Les narcissiques immodérés
Enfin, la version égocentrique de la catégorie précédente est le narcissique exacerbé. Non seulement ce dernier supporte mal d’être dirigé, mais il entretient une vision de lui-même qui le place sur un piédestal hors de portée du commun des mortels… et de l’ensemble de sa hiérarchie. Ils sont généralement solitaires, jusqu’à se placer en conflit ouvert avec le reste du monde pour les plus extrémistes. Il est souvent difficile de les raisonner et les inviter à se remettre en question. Dans ce cas, ce n’est pas l’excès de vie privée qui présente un effet sur le milieu professionnel, mais son absence. Ces personnes expriment alors au sein de leur environnement de travail ce qu’elles n’arrivent pas à satisfaire dans le privé, en épuisant généralement leur entourage. J’ai connu dans cette catégorie une personne qui s’entendait très mal avec le reste de son atelier (et ses chefs), se jugeait mal évaluée, et menait en parallèle plusieurs procédures judiciaires dans le privé, … Très difficile à raisonner sur ses compétences réelles et ses liens avec son entourage, une seule solution a été de l’isoler dans un emploi avec peu d’interactions directes.

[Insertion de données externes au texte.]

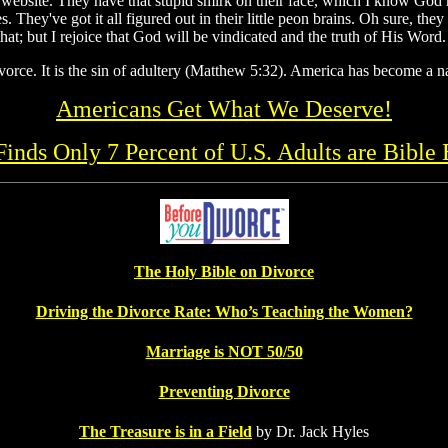
website. They have that stupid smirk on their face, which I know God ha
s. They've got it all figured out in their little peon brains. Oh sure, t
hat; but I rejoice that God will be vindicated and the truth of His Word.
vorce. It is the sin of adultery (Matthew 5:32). America has become a na
Americans Get What We Deserve!
 Finds Only 7 Percent of U.S. Adults are Bible 
The Holy Bible on Divorce
Driving the Divorce Rate: Who’s Teaching the Women?
Marriage is NOT 50/50
Preventing Divorce
The Treasure is in a Field
by Dr. Jack Hyles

Et le télétravail dans tout ça ?
Le télétravail peut sérieusement réduire les interactions au sein de l’équipe. La communication entre ses membres diminue et les incompréhension augmentent, avec la tension, le ressentiment et les fantasmes de persécution. Sur le plan hiérarchique, la cohésion de l’équipe autour du chef diminue aussi. Ce dernier donc doit veiller à maintenir le rythme des activités, et entretenir la vision et les objectifs d’ensemble (voir cet article sur l’équilibre entre télétravail et management). Le chef ne peut plus commander à la voix, il doit adapter sa communication et sa présence aux outils virtuels pour maintenir la force de l’équipe. Comme les communications deviennent moins naturelles et plus formelles, il est plus difficile de cerner les équilibres vie privée / vie professionnelle de chacun, qui s’en trouveront perturbés.
Le chef « tour d’ivoire » ne s’en rendra même pas compte. Le chef « G.O. » sera sensible aux outils pour optimiser le rendement global et les processus de l’équipe, autour de téléconférences compte-rendus. Les chefs « partenaire » et « ami » chercheront à renouer un contact physique, même épisodique. En effet, il est difficile de se passer de contact direct pour entretenir un lien humain complet plus fort qu’une interaction professionnelle superficielle et platonique, permettant de mieux réaliser la synthèse des équilibres professionnels et privés de chacun. Certaines organisations internationales entretiennent cet équilibre naturellement (lire cet article pour plus de détails).